Who gets left behind
The English-language, Global North bias in the available resource landscape isn’t just a metadata problem. It’s a content gap that no amount of clever tagging will fix. The implications compound: resource bias feeds into AI training data bias, which feeds into commercial incentive bias. Companies subject to EU regulatory pressure will likely be served first because compliance mandates create a commercial market. James will be served last, if at all, because there’s no obvious revenue model for tools calibrated to his context. Small and medium enterprises face disproportionate pressure to demonstrate nature and biodiversity action across their value chains, precisely because they sit in the supply chains of larger companies that are subject to mandatory disclosure. They’re not edge cases, but the majority.
What this means
If you’re a sustainability professional, your real-world experience and domain knowledge aren’t being replaced; they’re becoming more important because algorithmic greenwashing looks like expertise and only domain experts can catch it. So if you haven’t started experimenting with AI yet, start now because you need to develop critical literacy and skepticism. Three questions to start with:
- Does it ask before it advises? A tool that generates recommendations without first understanding your sector, geography, budget, maturity stage and what’s driving your work is guessing. If it sounds helpful immediately, be skeptical.

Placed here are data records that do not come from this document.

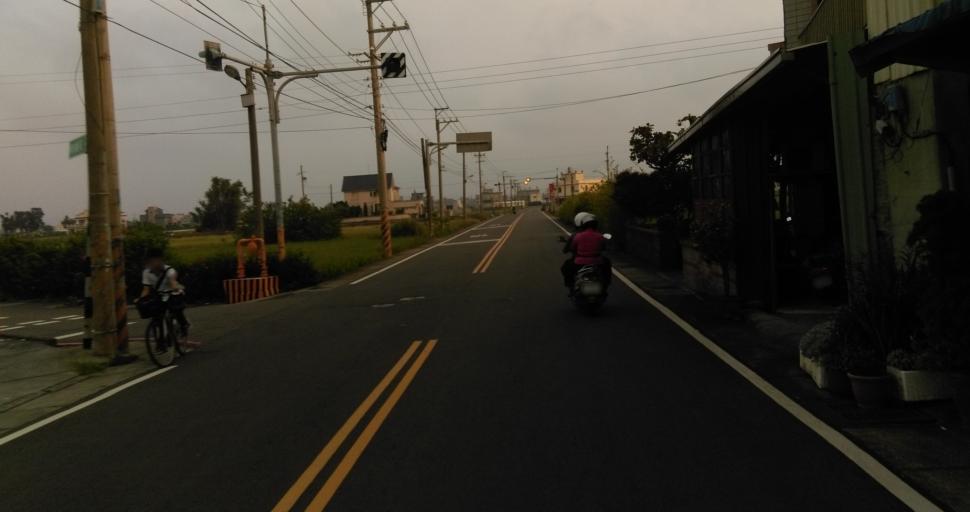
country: TW
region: Taiwan
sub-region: Hsinchu
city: Zhubei
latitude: 24.8735
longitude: 120.9564
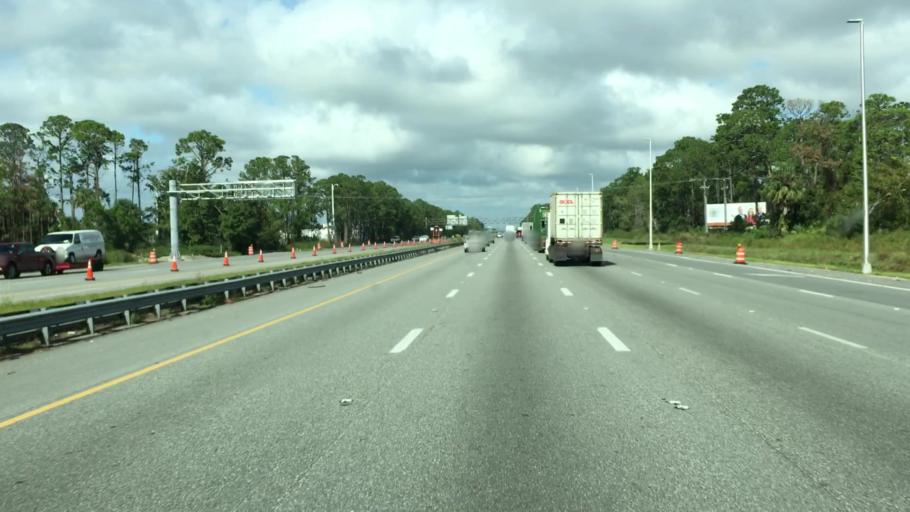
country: US
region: Florida
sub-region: Volusia County
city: Daytona Beach
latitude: 29.1835
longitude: -81.0904
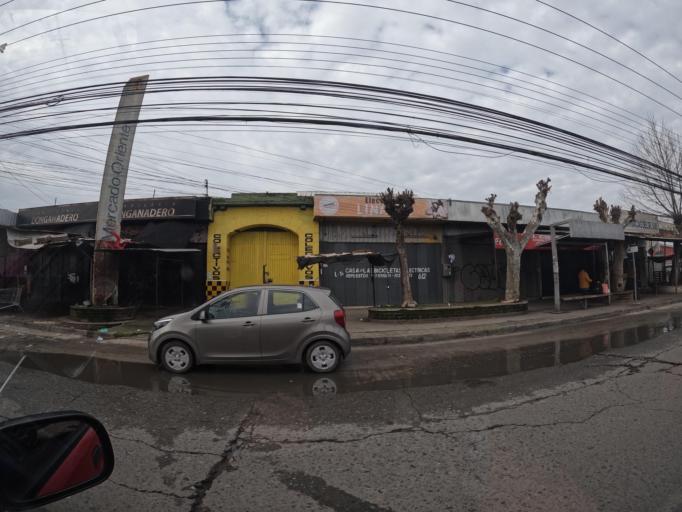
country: CL
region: Maule
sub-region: Provincia de Linares
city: Linares
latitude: -35.8461
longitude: -71.5891
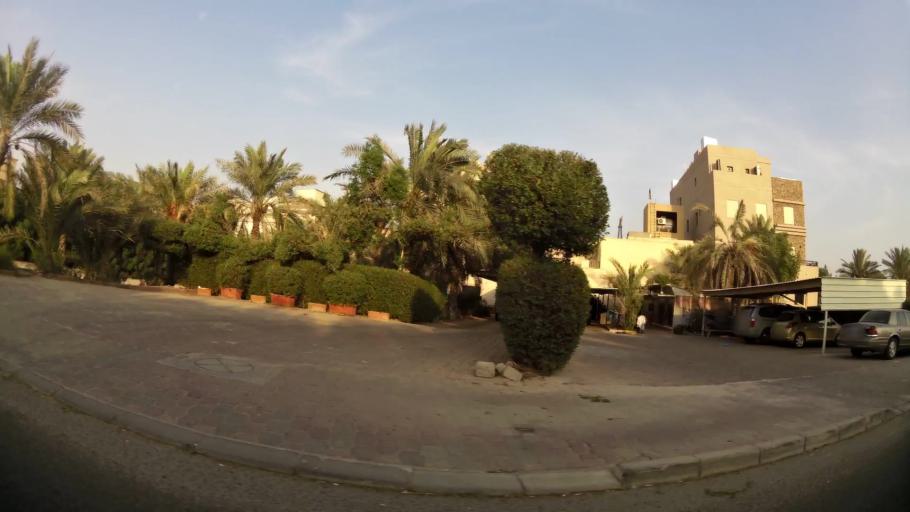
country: KW
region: Mubarak al Kabir
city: Sabah as Salim
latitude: 29.2545
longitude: 48.0709
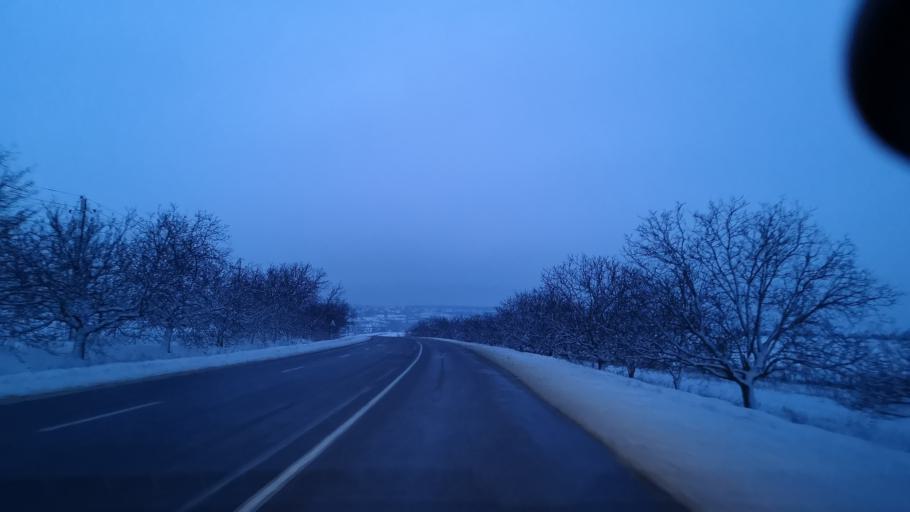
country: MD
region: Soldanesti
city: Soldanesti
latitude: 47.7168
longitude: 28.8477
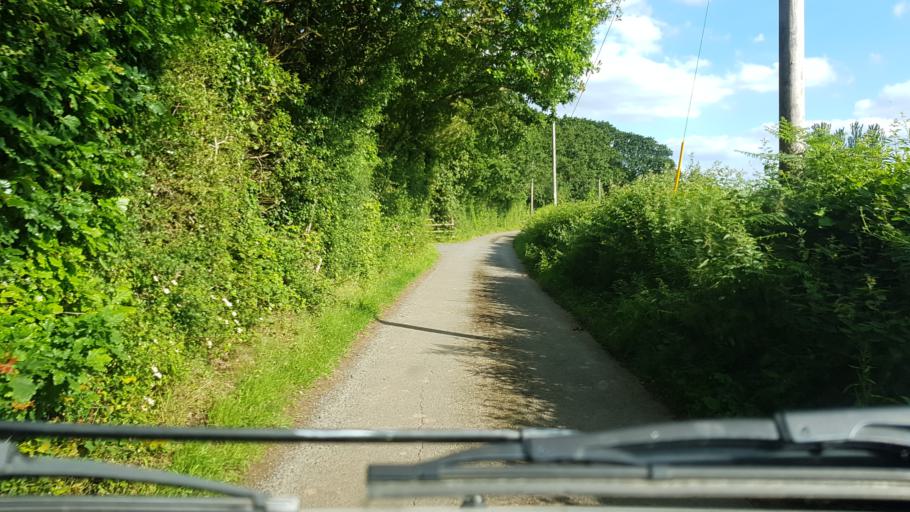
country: GB
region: England
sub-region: Worcestershire
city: Bewdley
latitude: 52.3366
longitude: -2.3208
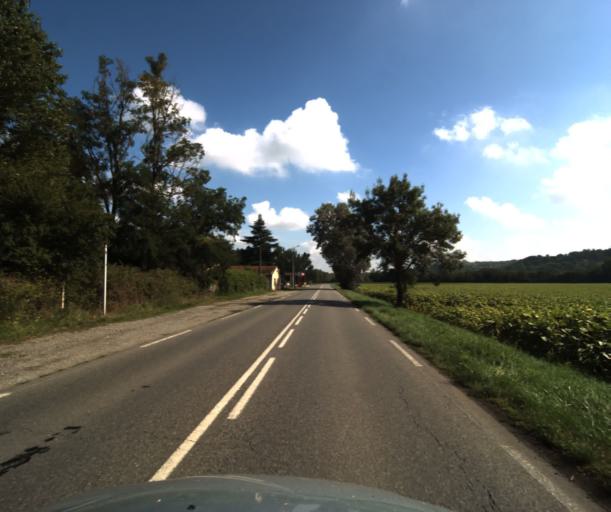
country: FR
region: Midi-Pyrenees
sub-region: Departement de la Haute-Garonne
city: Portet-sur-Garonne
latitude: 43.5168
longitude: 1.4176
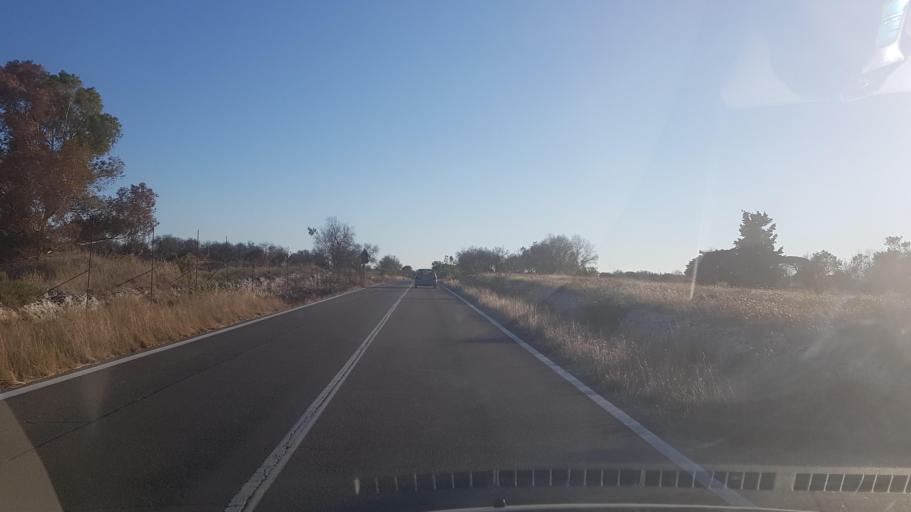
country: IT
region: Apulia
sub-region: Provincia di Lecce
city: Vernole
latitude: 40.3264
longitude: 18.3316
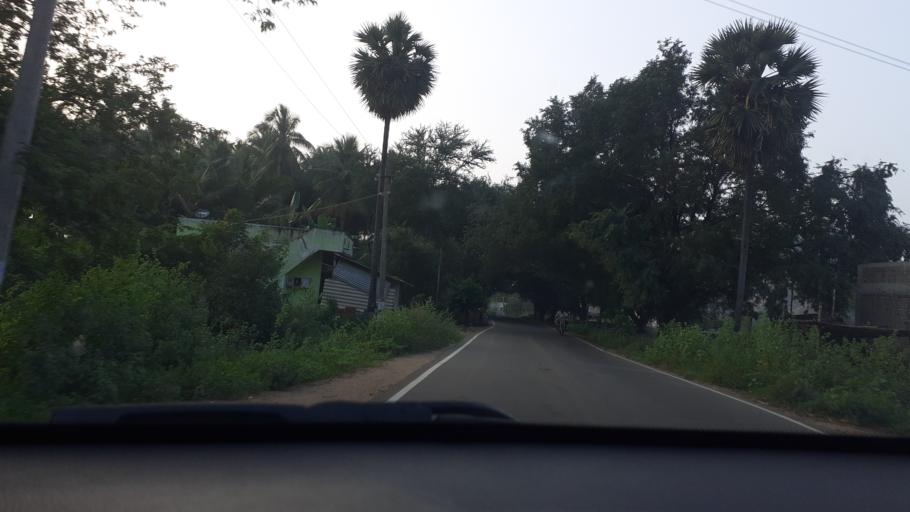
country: IN
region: Tamil Nadu
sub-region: Dindigul
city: Palani
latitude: 10.4299
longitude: 77.5259
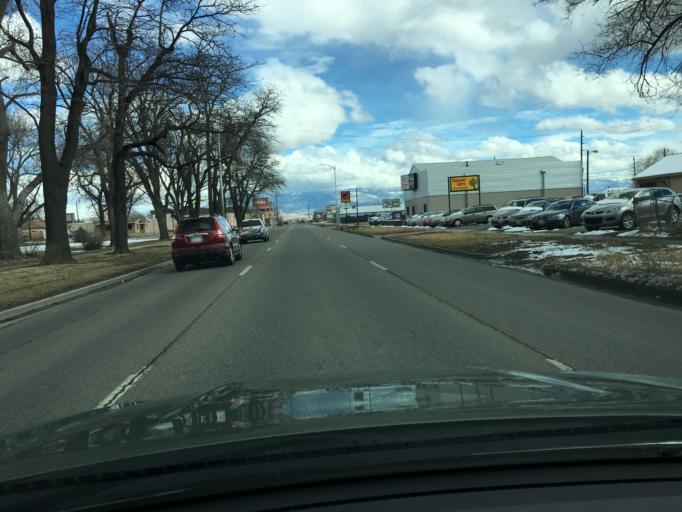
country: US
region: Colorado
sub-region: Mesa County
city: Grand Junction
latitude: 39.0644
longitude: -108.5573
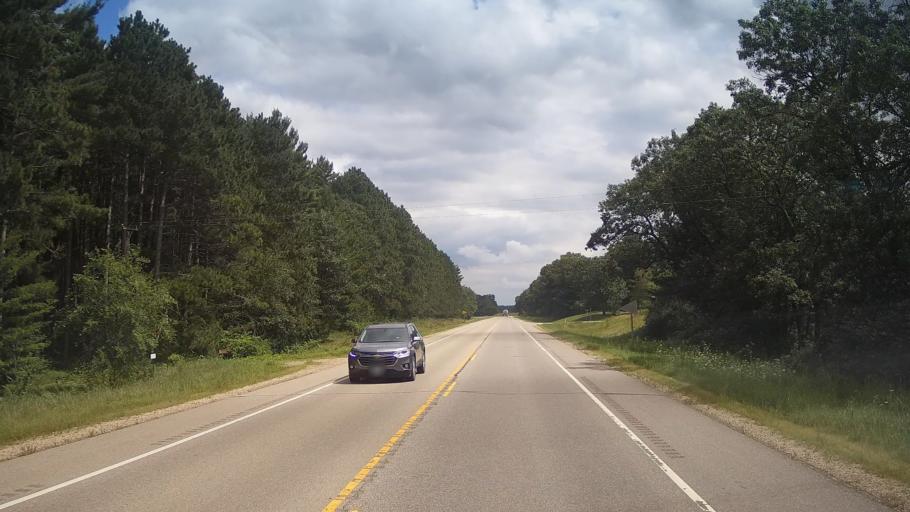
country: US
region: Wisconsin
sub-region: Marquette County
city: Westfield
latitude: 44.0218
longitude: -89.5529
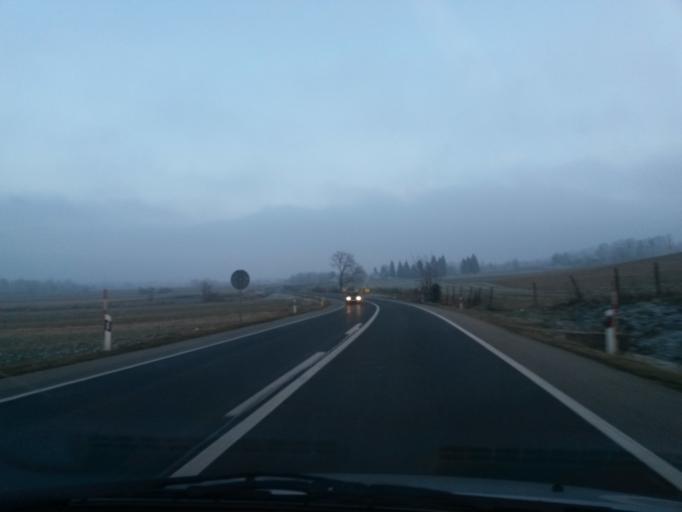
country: HR
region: Varazdinska
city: Ludbreg
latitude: 46.2153
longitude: 16.6888
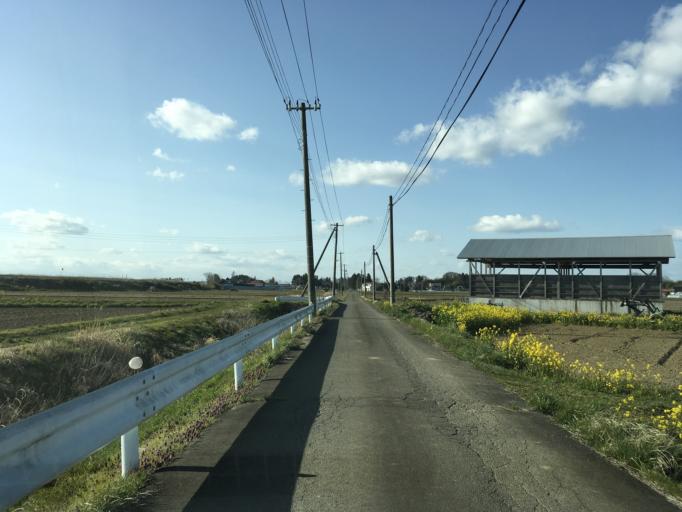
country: JP
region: Miyagi
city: Wakuya
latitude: 38.6626
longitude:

- Can it tell you what it can’t do? If the tool is willing to assess your TNFD alignment, tell you you’re “on track,” or validate your targets, it’s overstepping. Compliance assessment requires human expertise. A good tool says so.
- Does its output sound like a sustainability report you’ve already read? Warm, strategically vague, reassuring. If the language could have come from any company’s CSR page, it probably did, via the model’s training data. That’s algorithmic greenwashing.